MTX2, encoding Metaxin-2, is an outer mitochondrial membrane protein. It is involved in maintaining mitochondrial cristae architecture, which is crucial for preventing mitochondrial DNA (mtDNA) release and subsequent activation of the type I interferon (IFN-I) response via the cGAS-STING pathway [1]. It also plays roles in various cellular processes and is associated with multiple diseases.

In mouse models, conditional podocyte-specific Mtx2 knockout (Pod-Mtx2-KO) mice show a series of podocyte and glomerular abnormalities, including microalbuminuria, glomerular mesangial hyperplasia, and foot process fusion. MTX2 deficiency impairs podocyte functions like adhesion, migration, and endocytosis, accompanied by abnormal mitochondrial structure and dysfunction [2]. Knocking out MTX2 in mouse liver induces a robust STING-dependent IFN-I response, highlighting its role in inflammation regulation [1]. In zebrafish, morpholino knockdown of Mtx2, a homeobox transcription factor, results in stalling of epiboly and yolk rupture due to its role in regulating microfilament formation during morphogenetic movements [3].
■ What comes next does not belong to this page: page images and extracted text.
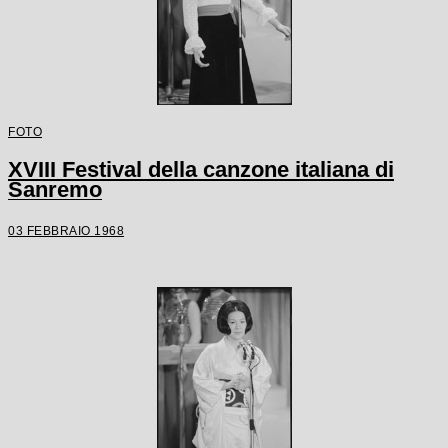
FOTO
XVIII Festival della canzone italiana di
Sanremo
03 FEBBRAIO 1968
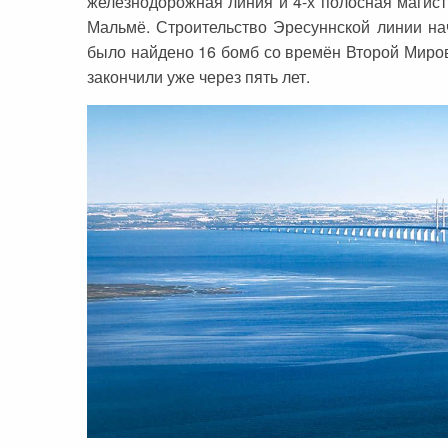
железнодорожная линия и 4-х полосная магист
Мальмё. Строительство Эресуннской линии нач
было найдено 16 бомб со времён Второй Миров
закончили уже через пять лет.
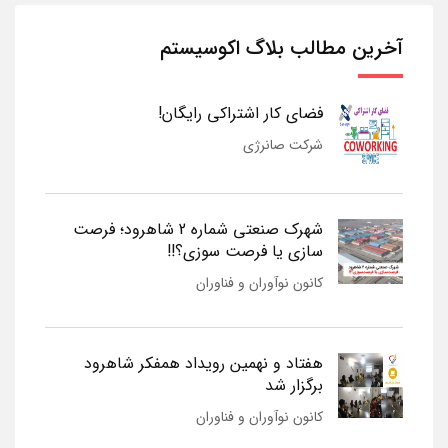
آخرین مطالب بلاگ اکوسیستم
فضای کار اشتراکی رایگان!
شرکت صانرژی
شهرک صنعتی شماره 2 شاهرود؛ فرصت
سازی یا فرصت سوزی؟!!
کانون نوآوران و فناوران
هفتاد و نهمین رویداد همفکر شاهرود
برگزار شد
کانون نوآوران و فناوران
In conclusion, MTX2 is essential for maintaining mitochondrial structure and function, and its proper expression is crucial for normal cellular functions in podocytes and other cell types. The study of MTX2 knockout models has revealed its significance in diseases such as glomerular diseases, inflammation-related disorders, and mandibuloacral dysplasia progeroid syndrome [1,3,5-7].